Study reverses long-held ideas about relationship among diabetes, fat and cardiovascular disease

diabetes

A major risk factor for diabetes, insulin resistance occurs when the cells of the body do not respond to insulin and cannot make use of the glucose (sugar) in the blood stream. The condition is known to increase the risk of cardiovascular disease and atherosclerosis, a buildup of fats inside the blood vessels that can constrict blood flow to the body’s tissues. The exact mechanism by which insulin and the cells lining vascular walls act upon each other has been unknown.

In a paper published in Circulation Research, scientists at Joslin Diabetes Center describe a series of studies designed to determine the relationship among insulin, fats and the vascular system. The team, led by George King, MD, chief scientific officer and director of research at Joslin, identified a new pathway in which the cells lining the blood vessels—called endothelial cells—drive the body’s metabolism. In a reversal of scientific dogma, the findings suggest that vascular dysfunction may itself be the cause of undesirable metabolic changes that can lead to diabetes, not an effect as previously thought.

“In people with diabetes and insulin resistance, the idea has always been that white fat and inflammation causes dysfunction in the blood vessels, leading to the prevalence of heart disease, eye disease and kidney disease in this patient population,” said King, the Thomas J. Beatson, Jr. Professor of Medicine in the Field of Diabetes at Harvard Medical School. “But we found that blood vessels can have a major controlling effect here, and that was not known before.”

In addition to being linked to blood vessel abnormalities, diabetes is also associated with an undesirable decrease in the body’s store of brown fat, also called brown adipose tissue. Unlike white fat which primarily stores energy, brown fat burns energy, maintains body temperature and regulates body weight and metabolism. In a series of experiments with a mouse model of diabetes, King and colleagues observed that mice engineered with enhanced sensitivity to insulin only in the blood vessels weighed less than control animals, even when fed a high-fat diet. It turned out, the extra insulin-sensitive mice had more brown fat than control animals; they also showed less damage to the blood vessels.

The team’s further investigation revealed that insulin signals endothelial cells in the blood vessels to produce nitrous oxide, which in turn triggers the production of brown fat cells. In the context of insulin resistance, endothelial cells produced less nitrous oxide—a decrease known to raise cardiovascular risk—leading to a drop in brown fat production. Because brown fat plays such an integral role in regulating the body’s weight and metabolism, smaller brown fat stores could be a risk factor for, not a symptom of, diabetes.
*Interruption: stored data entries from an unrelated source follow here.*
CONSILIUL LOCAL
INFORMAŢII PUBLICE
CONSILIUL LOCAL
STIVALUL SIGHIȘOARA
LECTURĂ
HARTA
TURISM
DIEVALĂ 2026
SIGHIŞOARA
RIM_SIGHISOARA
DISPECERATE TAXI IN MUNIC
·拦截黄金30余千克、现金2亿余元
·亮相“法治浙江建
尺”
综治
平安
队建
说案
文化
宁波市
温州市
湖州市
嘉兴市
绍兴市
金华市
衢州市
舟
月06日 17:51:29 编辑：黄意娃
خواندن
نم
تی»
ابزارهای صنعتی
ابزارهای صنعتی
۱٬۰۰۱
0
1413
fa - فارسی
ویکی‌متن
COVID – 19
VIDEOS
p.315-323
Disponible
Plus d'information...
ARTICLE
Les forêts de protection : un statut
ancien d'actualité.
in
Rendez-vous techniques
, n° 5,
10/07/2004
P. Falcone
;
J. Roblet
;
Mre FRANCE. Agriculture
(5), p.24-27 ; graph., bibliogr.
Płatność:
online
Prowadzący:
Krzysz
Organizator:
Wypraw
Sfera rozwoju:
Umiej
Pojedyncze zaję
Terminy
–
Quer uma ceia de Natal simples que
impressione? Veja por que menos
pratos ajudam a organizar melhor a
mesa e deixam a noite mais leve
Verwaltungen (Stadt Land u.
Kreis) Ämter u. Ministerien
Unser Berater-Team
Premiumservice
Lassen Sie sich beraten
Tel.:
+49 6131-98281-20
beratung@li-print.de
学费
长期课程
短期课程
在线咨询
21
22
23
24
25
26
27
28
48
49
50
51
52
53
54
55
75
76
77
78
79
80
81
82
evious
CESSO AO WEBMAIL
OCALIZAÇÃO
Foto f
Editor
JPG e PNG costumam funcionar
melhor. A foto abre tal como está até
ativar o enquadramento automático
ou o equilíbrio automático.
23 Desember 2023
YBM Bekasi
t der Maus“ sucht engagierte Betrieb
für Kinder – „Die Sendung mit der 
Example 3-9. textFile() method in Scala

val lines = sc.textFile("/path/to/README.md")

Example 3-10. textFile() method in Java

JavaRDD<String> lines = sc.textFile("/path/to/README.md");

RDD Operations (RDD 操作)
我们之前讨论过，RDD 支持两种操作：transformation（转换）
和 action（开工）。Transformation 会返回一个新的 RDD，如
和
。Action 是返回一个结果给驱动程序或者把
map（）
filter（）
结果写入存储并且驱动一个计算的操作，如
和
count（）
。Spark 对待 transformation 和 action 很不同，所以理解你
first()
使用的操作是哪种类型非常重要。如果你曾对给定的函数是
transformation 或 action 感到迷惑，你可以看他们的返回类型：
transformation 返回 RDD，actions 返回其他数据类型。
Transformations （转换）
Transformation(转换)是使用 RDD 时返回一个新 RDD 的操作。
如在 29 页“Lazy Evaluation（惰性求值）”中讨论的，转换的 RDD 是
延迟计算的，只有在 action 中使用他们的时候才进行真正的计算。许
“What we found here is that the endothelial cells lining the blood vessels can have a major controlling effect on how much brown fat you develop,” said King. “Nitrous oxide comes from endothelial cells to regulate how much brown fat you make, and that finding is very exciting because in the past we thought diabetes causes cardiovascular problems, but that relationship appears to be reversed in this scenario.”

The study’s findings set the stage to use brown fat and the suite of hormones and inflammatory proteins it controls as biomarkers, or signs physicians can test for, for atherosclerosis or cardiovascular disease. Down the road, with future animal and clinical studies, this new information could open the door to an entirely new method of weight control by increasing brown fat tissues through improving endothelial nitrous oxide production.